- TASK DIRECTIONS: Could you copy exactly the line that contains "The supplemental tables" and every line after it to the end of the records, and nothing more?

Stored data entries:
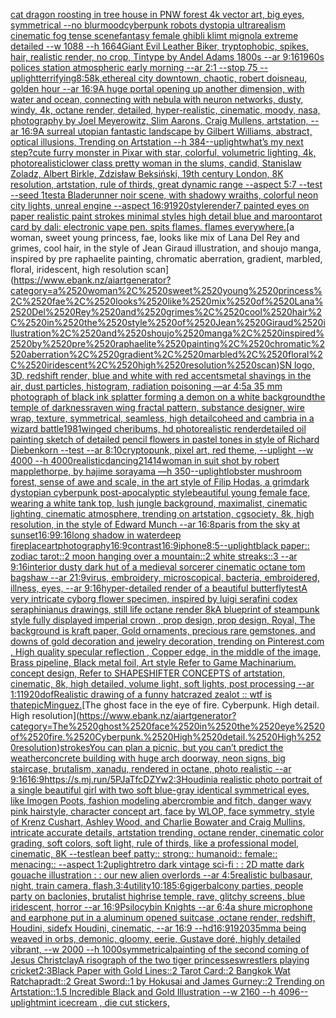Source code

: [cat dragon roosting in tree house in PNW forest 4k vector art, big eyes, symmetrical --no blur](https://www.ebank.nz/aiartgenerator?category=cat%2520dragon%2520roosting%2520in%2520tree%2520house%2520in%2520PNW%2520forest%25204k%2520vector%2520art%2C%2520big%2520eyes%2C%2520symmetrical%2520--no%2520blur)[mood](https://www.ebank.nz/aiartgenerator?category=mood)[cyberpunk robots dystopia ultrarealism cinematic fog tense scene](https://www.ebank.nz/aiartgenerator?category=cyberpunk%2520robots%2520dystopia%2520ultrarealism%2520cinematic%2520fog%2520tense%2520scene)[fantasy female ghibli klimt mignola extreme detailed --w 1088 --h 1664](https://www.ebank.nz/aiartgenerator?category=fantasy%2520female%2520ghibli%2520klimt%2520mignola%2520extreme%2520detailed%2520--w%25201088%2520--h%25201664)[Giant Evil Leather Biker,  tryptophobic, spikes, hair, realistic render, no crop, Tintype by Andel Adams 1800s --ar 9:16](https://www.ebank.nz/aiartgenerator?category=Giant%2520Evil%2520Leather%2520Biker%2C%2520%2520tryptophobic%2C%2520spikes%2C%2520hair%2C%2520realistic%2520render%2C%2520no%2520crop%2C%2520Tintype%2520by%2520Andel%2520Adams%25201800s%2520--ar%25209%3A16)[1960s polices station atmospheric early morning --ar 2:1 --stop 75 --uplight](https://www.ebank.nz/aiartgenerator?category=1960s%2520polices%2520station%2520atmospheric%2520early%2520morning%2520--ar%25202%3A1%2520--stop%252075%2520--uplight)[terrifying](https://www.ebank.nz/aiartgenerator?category=terrifying)[8:5](https://www.ebank.nz/aiartgenerator?category=8%3A5)[8k,](https://www.ebank.nz/aiartgenerator?category=8k%2C)[ethereal city downtown, chaotic, robert doisneau, golden hour --ar 16:9](https://www.ebank.nz/aiartgenerator?category=ethereal%2520city%2520downtown%2C%2520chaotic%2C%2520robert%2520doisneau%2C%2520golden%2520hour%2520--ar%252016%3A9)[A huge portal opening up another dimension, with water and ocean, connecting with nebula with neuron networks, dusty, windy, 4k, octane render, detailed, hyper-realistic, cinematic, moody, nasa, photography by Joel Meyerowitz, Slim Aarons, Craig Mullens, artstation, --ar 16:9](https://www.ebank.nz/aiartgenerator?category=A%2520huge%2520portal%2520opening%2520up%2520another%2520dimension%2C%2520with%2520water%2520and%2520ocean%2C%2520connecting%2520with%2520nebula%2520with%2520neuron%2520networks%2C%2520dusty%2C%2520windy%2C%25204k%2C%2520octane%2520render%2C%2520detailed%2C%2520hyper-realistic%2C%2520cinematic%2C%2520moody%2C%2520nasa%2C%2520photography%2520by%2520Joel%2520Meyerowitz%2C%2520Slim%2520Aarons%2C%2520Craig%2520Mullens%2C%2520artstation%2C%2520--ar%252016%3A9)[A surreal utopian fantastic landscape by Gilbert Williams, abstract, optical illusions, Trending on Artstation --h 384](https://www.ebank.nz/aiartgenerator?category=A%2520surreal%2520utopian%2520fantastic%2520landscape%2520by%2520Gilbert%2520Williams%2C%2520abstract%2C%2520optical%2520illusions%2C%2520Trending%2520on%2520Artstation%2520--h%2520384)[--uplight](https://www.ebank.nz/aiartgenerator?category=--uplight)[what’s my next step?](https://www.ebank.nz/aiartgenerator?category=what%E2%80%99s%2520my%2520next%2520step%3F)[cute furry monster in Pixar with star, colorful, volumetric lighting, 4k, photorealistic](https://www.ebank.nz/aiartgenerator?category=cute%2520furry%2520monster%2520in%2520Pixar%2520with%2520star%2C%2520colorful%2C%2520volumetric%2520lighting%2C%25204k%2C%2520photorealistic)[lower class pretty woman in the slums, candid, Stanislaw Zoladz, Albert Birkle, Zdzisław Beksiński, 19th century London, 8K resolution, artstation, rule of thirds, great dynamic range --aspect 5:7 --test --seed 1](https://www.ebank.nz/aiartgenerator?category=lower%2520class%2520pretty%2520woman%2520in%2520the%2520slums%2C%2520candid%2C%2520Stanislaw%2520Zoladz%2C%2520Albert%2520Birkle%2C%2520Zdzis%C5%82aw%2520Beksi%C5%84ski%2C%252019th%2520century%2520London%2C%25208K%2520resolution%2C%2520artstation%2C%2520rule%2520of%2520thirds%2C%2520great%2520dynamic%2520range%2520--aspect%25205%3A7%2520--test%2520--seed%25201)[test](https://www.ebank.nz/aiartgenerator?category=test)[a Bladerunner noir scene, with shadowy wraiths, colorful neon city lights, unreal engine --aspect 16:9](https://www.ebank.nz/aiartgenerator?category=a%2520Bladerunner%2520noir%2520scene%2C%2520with%2520shadowy%2520wraiths%2C%2520colorful%2520neon%2520city%2520lights%2C%2520unreal%2520engine%2520--aspect%252016%3A9)[1920](https://www.ebank.nz/aiartgenerator?category=1920)[style](https://www.ebank.nz/aiartgenerator?category=style)[render](https://www.ebank.nz/aiartgenerator?category=render)[7 painted eyes on paper realistic paint strokes minimal styles high detail blue and maroon](https://www.ebank.nz/aiartgenerator?category=7%2520painted%2520eyes%2520on%2520paper%2520realistic%2520paint%2520strokes%2520minimal%2520styles%2520high%2520detail%2520blue%2520and%2520maroon)[tarot card by dali: electronic vape pen. spits flames. flames everywhere.](https://www.ebank.nz/aiartgenerator?category=tarot%2520card%2520by%2520dali%3A%2520electronic%2520vape%2520pen.%2520spits%2520flames.%2520flames%2520everywhere.)[a woman, sweet young princess, fae, looks like mix of Lana Del Rey and grimes, cool hair, in the style of Jean Giraud illustration, and shoujo manga, inspired by pre raphaelite painting, chromatic aberration, gradient, marbled, floral, iridescent, high resolution scan](https://www.ebank.nz/aiartgenerator?category=a%2520woman%2C%2520sweet%2520young%2520princess%2C%2520fae%2C%2520looks%2520like%2520mix%2520of%2520Lana%2520Del%2520Rey%2520and%2520grimes%2C%2520cool%2520hair%2C%2520in%2520the%2520style%2520of%2520Jean%2520Giraud%2520illustration%2C%2520and%2520shoujo%2520manga%2C%2520inspired%2520by%2520pre%2520raphaelite%2520painting%2C%2520chromatic%2520aberration%2C%2520gradient%2C%2520marbled%2C%2520floral%2C%2520iridescent%2C%2520high%2520resolution%2520scan)[SN logo, 3D, redshift render, blue and white with red accents](https://www.ebank.nz/aiartgenerator?category=SN%2520logo%2C%25203D%2C%2520redshift%2520render%2C%2520blue%2520and%2520white%2520with%2520red%2520accents)[metal shavings in the air, dust particles, histogram, radiation poisoning —ar 4:5](https://www.ebank.nz/aiartgenerator?category=metal%2520shavings%2520in%2520the%2520air%2C%2520dust%2520particles%2C%2520histogram%2C%2520radiation%2520poisoning%2520%E2%80%94ar%25204%3A5)[a 35 mm photograph of black ink splatter forming a demon on a white background](https://www.ebank.nz/aiartgenerator?category=a%252035%2520mm%2520photograph%2520of%2520black%2520ink%2520splatter%2520forming%2520a%2520demon%2520on%2520a%2520white%2520background)[the temple of darkness](https://www.ebank.nz/aiartgenerator?category=the%2520temple%2520of%2520darkness)[raven wing fractal pattern, substance designer, wire wrap, texture, symmetrical, seamless, high detail](https://www.ebank.nz/aiartgenerator?category=raven%2520wing%2520fractal%2520pattern%2C%2520substance%2520designer%2C%2520wire%2520wrap%2C%2520texture%2C%2520symmetrical%2C%2520seamless%2C%2520high%2520detail)[coheed and cambria in a wizard battle](https://www.ebank.nz/aiartgenerator?category=coheed%2520and%2520cambria%2520in%2520a%2520wizard%2520battle)[1981](https://www.ebank.nz/aiartgenerator?category=1981)[winged cheribums, hd photorealistic render](https://www.ebank.nz/aiartgenerator?category=winged%2520cheribums%2C%2520hd%2520photorealistic%2520render)[detailed oil painting sketch of detailed pencil flowers in pastel tones in style of Richard Diebenkorn  --test --ar 8:10](https://www.ebank.nz/aiartgenerator?category=detailed%2520oil%2520painting%2520sketch%2520of%2520detailed%2520pencil%2520flowers%2520in%2520pastel%2520tones%2520in%2520style%2520of%2520Richard%2520Diebenkorn%2520%2520--test%2520--ar%25208%3A10)[cryptopunk, pixel art, red theme, --uplight --w 4000 --h 4000](https://www.ebank.nz/aiartgenerator?category=cryptopunk%2C%2520pixel%2520art%2C%2520red%2520theme%2C%2520--uplight%2520--w%25204000%2520--h%25204000)[realistic](https://www.ebank.nz/aiartgenerator?category=realistic)[dancing](https://www.ebank.nz/aiartgenerator?category=dancing)[21414](https://www.ebank.nz/aiartgenerator?category=21414)[woman in suit shot by robert mapplethorpe, by hajime sorayama —h 350](https://www.ebank.nz/aiartgenerator?category=woman%2520in%2520suit%2520shot%2520by%2520robert%2520mapplethorpe%2C%2520by%2520hajime%2520sorayama%2520%E2%80%94h%2520350)[--uplight](https://www.ebank.nz/aiartgenerator?category=--uplight)[lobster mushroom forest, sense of awe and scale, in the art style of Filip Hodas, a grimdark dystopian cyberpunk post-apocalyptic style](https://www.ebank.nz/aiartgenerator?category=lobster%2520mushroom%2520forest%2C%2520sense%2520of%2520awe%2520and%2520scale%2C%2520in%2520the%2520art%2520style%2520of%2520Filip%2520Hodas%2C%2520a%2520grimdark%2520dystopian%2520cyberpunk%2520post-apocalyptic%2520style)[beautiful young female face, wearing a white tank top, lush jungle background, maximalist, cinematic lighting, cinematic atmosphere, trending on artstation, cgsociety, 8k, high resolution, in the style of Edward Munch --ar 16:8](https://www.ebank.nz/aiartgenerator?category=beautiful%2520young%2520female%2520face%2C%2520wearing%2520a%2520white%2520tank%2520top%2C%2520lush%2520jungle%2520background%2C%2520maximalist%2C%2520cinematic%2520lighting%2C%2520cinematic%2520atmosphere%2C%2520trending%2520on%2520artstation%2C%2520cgsociety%2C%25208k%2C%2520high%2520resolution%2C%2520in%2520the%2520style%2520of%2520Edward%2520Munch%2520--ar%252016%3A8)[paris from the sky at sunset](https://www.ebank.nz/aiartgenerator?category=paris%2520from%2520the%2520sky%2520at%2520sunset)[16:9](https://www.ebank.nz/aiartgenerator?category=16%3A9)[9:16](https://www.ebank.nz/aiartgenerator?category=9%3A16)[long shadow in waterdeep fireplace](https://www.ebank.nz/aiartgenerator?category=long%2520shadow%2520in%2520waterdeep%2520fireplace)[art](https://www.ebank.nz/aiartgenerator?category=art)[photography](https://www.ebank.nz/aiartgenerator?category=photography)[16:9](https://www.ebank.nz/aiartgenerator?category=16%3A9)[contrast](https://www.ebank.nz/aiartgenerator?category=contrast)[16:9](https://www.ebank.nz/aiartgenerator?category=16%3A9)[iphone](https://www.ebank.nz/aiartgenerator?category=iphone)[8:5](https://www.ebank.nz/aiartgenerator?category=8%3A5)[--uplight](https://www.ebank.nz/aiartgenerator?category=--uplight)[black paper:: zodiac tarot::2 moon hanging over a mountain::2 white streaks::3 --ar 9:16](https://www.ebank.nz/aiartgenerator?category=black%2520paper%3A%3A%2520zodiac%2520tarot%3A%3A2%2520moon%2520hanging%2520over%2520a%2520mountain%3A%3A2%2520white%2520streaks%3A%3A3%2520--ar%25209%3A16)[interior dusty dark hut of a medieval sorcerer cinematic octane tom bagshaw --ar 21:9](https://www.ebank.nz/aiartgenerator?category=interior%2520dusty%2520dark%2520hut%2520of%2520a%2520medieval%2520sorcerer%2520cinematic%2520octane%2520tom%2520bagshaw%2520--ar%252021%3A9)[virus, embroidery, microscopical, bacteria, embroidered, illness, eyes, --ar 9:16](https://www.ebank.nz/aiartgenerator?category=virus%2C%2520embroidery%2C%2520microscopical%2C%2520bacteria%2C%2520embroidered%2C%2520illness%2C%2520eyes%2C%2520--ar%25209%3A16)[hyper-detailed render of a beautiful butterfly](https://www.ebank.nz/aiartgenerator?category=hyper-detailed%2520render%2520of%2520a%2520beautiful%2520butterfly)[test](https://www.ebank.nz/aiartgenerator?category=test)[A very intricate cyborg flower specimen, inspired by luigi serafini codex seraphinianus drawings, still life octane render 8k](https://www.ebank.nz/aiartgenerator?category=A%2520very%2520intricate%2520cyborg%2520flower%2520specimen%2C%2520inspired%2520by%2520luigi%2520serafini%2520codex%2520seraphinianus%2520drawings%2C%2520still%2520life%2520octane%2520render%25208k)[A blueprint of steampunk style fully displayed imperial crown , prop design, prop design, Royal, The background is kraft paper,  Gold ornaments, precious rare gemstones,  and downs of gold decoration and jewelry decoration,  trending on Pinterest.com  , High quality specular reflection ,  Copper  edge, in the middle of the image, Brass pipeline,  Black metal foil,  Art style Refer to Game Machinarium.  concept design, Refer to SHAPESHIFTER CONCEPTS  of artstation, cinematic,  8k, high detailed,  volume light,  soft lights,  post processing    --ar 1:1](https://www.ebank.nz/aiartgenerator?category=A%2520blueprint%2520of%2520steampunk%2520style%2520fully%2520displayed%2520imperial%2520crown%2520%2C%2520prop%2520design%2C%2520prop%2520design%2C%2520Royal%2C%2520The%2520background%2520is%2520kraft%2520paper%2C%2520%2520Gold%2520ornaments%2C%2520precious%2520rare%2520gemstones%2C%2520%2520and%2520downs%2520of%2520gold%2520decoration%2520and%2520jewelry%2520decoration%2C%2520%2520trending%2520on%2520Pinterest.com%2520%2520%2C%2520High%2520quality%2520specular%2520reflection%2520%2C%2520%2520Copper%2520%2520edge%2C%2520in%2520the%2520middle%2520of%2520the%2520image%2C%2520Brass%2520pipeline%2C%2520%2520Black%2520metal%2520foil%2C%2520%2520Art%2520style%2520Refer%2520to%2520Game%2520Machinarium.%2520%2520concept%2520design%2C%2520Refer%2520to%2520SHAPESHIFTER%2520CONCEPTS%2520%2520of%2520artstation%2C%2520cinematic%2C%2520%25208k%2C%2520high%2520detailed%2C%2520%2520volume%2520light%2C%2520%2520soft%2520lights%2C%2520%2520post%2520processing%2520%2520%2520%2520--ar%25201%3A1)[1920](https://www.ebank.nz/aiartgenerator?category=1920)[dof](https://www.ebank.nz/aiartgenerator?category=dof)[Realistic drawing of a funny hat](https://www.ebank.nz/aiartgenerator?category=Realistic%2520drawing%2520of%2520a%2520funny%2520hat)[crazed zealot :: wtf is that](https://www.ebank.nz/aiartgenerator?category=crazed%2520zealot%2520%3A%3A%2520wtf%2520is%2520that)[epic](https://www.ebank.nz/aiartgenerator?category=epic)[Minguez.](https://www.ebank.nz/aiartgenerator?category=Minguez.)[The ghost face in the eye of fire. Cyberpunk. High detail. High resolution](https://www.ebank.nz/aiartgenerator?category=The%2520ghost%2520face%2520in%2520the%2520eye%2520of%2520fire.%2520Cyberpunk.%2520High%2520detail.%2520High%2520resolution)[strokes](https://www.ebank.nz/aiartgenerator?category=strokes)[You can plan a picnic, but you can’t predict the weather](https://www.ebank.nz/aiartgenerator?category=You%2520can%2520plan%2520a%2520picnic%2C%2520but%2520you%2520can%E2%80%99t%2520predict%2520the%2520weather)[concrete building with huge arch doorway, neon signs, big staircase, brutalism, xanadu, rendered in octane, photo realistic --ar 9:16](https://www.ebank.nz/aiartgenerator?category=concrete%2520building%2520with%2520huge%2520arch%2520doorway%2C%2520neon%2520signs%2C%2520big%2520staircase%2C%2520brutalism%2C%2520xanadu%2C%2520rendered%2520in%2520octane%2C%2520photo%2520realistic%2520--ar%25209%3A16)[16:9](https://www.ebank.nz/aiartgenerator?category=16%3A9)[<https://s.mj.run/5PJaTfcDZYw>](https://www.ebank.nz/aiartgenerator?category=%3Chttps%3A//s.mj.run/5PJaTfcDZYw%3E)[2:3](https://www.ebank.nz/aiartgenerator?category=2%3A3)[Houdini](https://www.ebank.nz/aiartgenerator?category=Houdini)[a realistic photo portrait of a single beautiful girl with two soft blue-gray identical symmetrical eyes, like Imogen Poots, fashion modeling abercrombie and fitch, danger wavy pink hairstyle, character concept art, face by WLOP, face symmetry, style of Krenz Cushart, Ashley Wood, and Charlie Bowater and Craig Mullins, intricate accurate details, artstation trending, octane render, cinematic color grading, soft colors, soft light, rule of thirds, like a professional model, cinematic, 8K --test](https://www.ebank.nz/aiartgenerator?category=a%2520realistic%2520photo%2520portrait%2520of%2520a%2520single%2520beautiful%2520girl%2520with%2520two%2520soft%2520blue-gray%2520identical%2520symmetrical%2520eyes%2C%2520like%2520Imogen%2520Poots%2C%2520fashion%2520modeling%2520abercrombie%2520and%2520fitch%2C%2520danger%2520wavy%2520pink%2520hairstyle%2C%2520character%2520concept%2520art%2C%2520face%2520by%2520WLOP%2C%2520face%2520symmetry%2C%2520style%2520of%2520Krenz%2520Cushart%2C%2520Ashley%2520Wood%2C%2520and%2520Charlie%2520Bowater%2520and%2520Craig%2520Mullins%2C%2520intricate%2520accurate%2520details%2C%2520artstation%2520trending%2C%2520octane%2520render%2C%2520cinematic%2520color%2520grading%2C%2520soft%2520colors%2C%2520soft%2520light%2C%2520rule%2520of%2520thirds%2C%2520like%2520a%2520professional%2520model%2C%2520cinematic%2C%25208K%2520--test)[lean beef patty:: strong:: humanoid:: female:: menacing:: --aspect 1:2](https://www.ebank.nz/aiartgenerator?category=lean%2520beef%2520patty%3A%3A%2520strong%3A%3A%2520humanoid%3A%3A%2520female%3A%3A%2520menacing%3A%3A%2520--aspect%25201%3A2)[uplight](https://www.ebank.nz/aiartgenerator?category=uplight)[retro dark vintage sci-fi : : 2D matte dark gouache illustration : : our new alien overlords --ar 4:5](https://www.ebank.nz/aiartgenerator?category=retro%2520dark%2520vintage%2520sci-fi%2520%3A%2520%3A%25202D%2520matte%2520dark%2520gouache%2520illustration%2520%3A%2520%3A%2520our%2520new%2520alien%2520overlords%2520--ar%25204%3A5)[realistic bulbasaur, night, train camera, flash,](https://www.ebank.nz/aiartgenerator?category=realistic%2520bulbasaur%2C%2520night%2C%2520train%2520camera%2C%2520flash%2C)[3:4](https://www.ebank.nz/aiartgenerator?category=3%3A4)[utility](https://www.ebank.nz/aiartgenerator?category=utility)[10:18](https://www.ebank.nz/aiartgenerator?category=10%3A18)[5:6](https://www.ebank.nz/aiartgenerator?category=5%3A6)[giger](https://www.ebank.nz/aiartgenerator?category=giger)[balcony parties, people party on baclonies, brutalist highrise temple, rave, glitchy screens, blue iridescent, horror --ar 16:9](https://www.ebank.nz/aiartgenerator?category=balcony%2520parties%2C%2520people%2520party%2520on%2520baclonies%2C%2520brutalist%2520highrise%2520temple%2C%2520rave%2C%2520glitchy%2520screens%2C%2520blue%2520iridescent%2C%2520horror%2520--ar%252016%3A9)[Psilocybin Knights --ar 6:4](https://www.ebank.nz/aiartgenerator?category=Psilocybin%2520Knights%2520--ar%25206%3A4)[a shure microphone and earphone put in a aluminum  opened  suitcase ,octane render, redshift, Houdini, sidefx Houdini, cinematic, --ar 16:9 --hd](https://www.ebank.nz/aiartgenerator?category=a%2520shure%2520microphone%2520and%2520earphone%2520put%2520in%2520a%2520aluminum%2520%2520opened%2520%2520suitcase%2520%2Coctane%2520render%2C%2520redshift%2C%2520Houdini%2C%2520sidefx%2520Houdini%2C%2520cinematic%2C%2520--ar%252016%3A9%2520--hd)[16:9](https://www.ebank.nz/aiartgenerator?category=16%3A9)[1920](https://www.ebank.nz/aiartgenerator?category=1920)[35mm](https://www.ebank.nz/aiartgenerator?category=35mm)[a being weaved in orbs, demonic, gloomy, eerie, Gustave doré, highly detailed vibrant, --w 2000 --h 1000](https://www.ebank.nz/aiartgenerator?category=a%2520being%2520weaved%2520in%2520orbs%2C%2520demonic%2C%2520gloomy%2C%2520eerie%2C%2520Gustave%2520dor%C3%A9%2C%2520highly%2520detailed%2520vibrant%2C%2520--w%25202000%2520--h%25201000)[symmetrical](https://www.ebank.nz/aiartgenerator?category=symmetrical)[painting of the second coming of Jesus Christ](https://www.ebank.nz/aiartgenerator?category=painting%2520of%2520the%2520second%2520coming%2520of%2520Jesus%2520Christ)[clay](https://www.ebank.nz/aiartgenerator?category=clay)[A risograph of the two tiger princesses](https://www.ebank.nz/aiartgenerator?category=A%2520risograph%2520of%2520the%2520two%2520tiger%2520princesses)[wrestlers playing cricket](https://www.ebank.nz/aiartgenerator?category=wrestlers%2520playing%2520cricket)[2:3](https://www.ebank.nz/aiartgenerator?category=2%3A3)[Black Paper with Gold Lines::2 Tarot Card::2 Bangkok Wat Ratchapradt::2 Great Sword::1 by Hokusai and James Gurney::2 Trending on Artstation::1.5 Incredible Black and Gold Illustration  --w 2160 --h 4096](https://www.ebank.nz/aiartgenerator?category=Black%2520Paper%2520with%2520Gold%2520Lines%3A%3A2%2520Tarot%2520Card%3A%3A2%2520Bangkok%2520Wat%2520Ratchapradt%3A%3A2%2520Great%2520Sword%3A%3A1%2520by%2520Hokusai%2520and%2520James%2520Gurney%3A%3A2%2520Trending%2520on%2520Artstation%3A%3A1.5%2520Incredible%2520Black%2520and%2520Gold%2520Illustration%2520%2520--w%25202160%2520--h%25204096)[--uplight](https://www.ebank.nz/aiartgenerator?category=--uplight)[mint icecream , die cut stickers,](https://www.ebank.nz/aiartgenerator?category=mint%2520icecream%2520%2C%2520die%2520cut%2520stickers%2C)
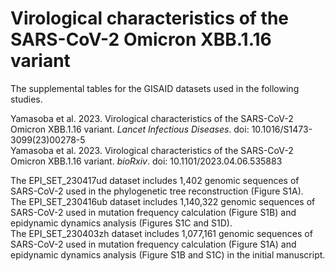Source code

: # Virological characteristics of the SARS-CoV-2 Omicron XBB.1.16 variant
The supplemental tables for the GISAID datasets used in the following studies.

Yamasoba et al. 2023. Virological characteristics of the SARS-CoV-2 Omicron XBB.1.16 variant. *Lancet Infectious Diseases*. doi: 10.1016/S1473-3099(23)00278-5\
Yamasoba et al. 2023. Virological characteristics of the SARS-CoV-2 Omicron XBB.1.16 variant. *bioRxiv*. doi: 10.1101/2023.04.06.535883

The EPI_SET_230417ud dataset includes 1,402 genomic sequences of SARS-CoV-2 used in the phylogenetic tree reconstruction (Figure S1A).\
The EPI_SET_230416ub dataset includes 1,140,322 genomic sequences of SARS-CoV-2 used in mutation frequency calculation (Figure S1B) and epidynamic dynamics analysis (Figures S1C and S1D).\
The EPI_SET_230403zh dataset includes 1,077,161 genomic sequences of SARS-CoV-2 used in mutation frequency calculation (Figure S1A) and epidynamic dynamics analysis (Figure S1B and S1C) in the initial manuscript.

- SOLVED EXERCISE:
The supplemental tables for the GISAID datasets used in the following studies.

Yamasoba et al. 2023. Virological characteristics of the SARS-CoV-2 Omicron XBB.1.16 variant. *Lancet Infectious Diseases*. doi: 10.1016/S1473-3099(23)00278-5\
Yamasoba et al. 2023. Virological characteristics of the SARS-CoV-2 Omicron XBB.1.16 variant. *bioRxiv*. doi: 10.1101/2023.04.06.535883

The EPI_SET_230417ud dataset includes 1,402 genomic sequences of SARS-CoV-2 used in the phylogenetic tree reconstruction (Figure S1A).\
The EPI_SET_230416ub dataset includes 1,140,322 genomic sequences of SARS-CoV-2 used in mutation frequency calculation (Figure S1B) and epidynamic dynamics analysis (Figures S1C and S1D).\
The EPI_SET_230403zh dataset includes 1,077,161 genomic sequences of SARS-CoV-2 used in mutation frequency calculation (Figure S1A) and epidynamic dynamics analysis (Figure S1B and S1C) in the initial manuscript.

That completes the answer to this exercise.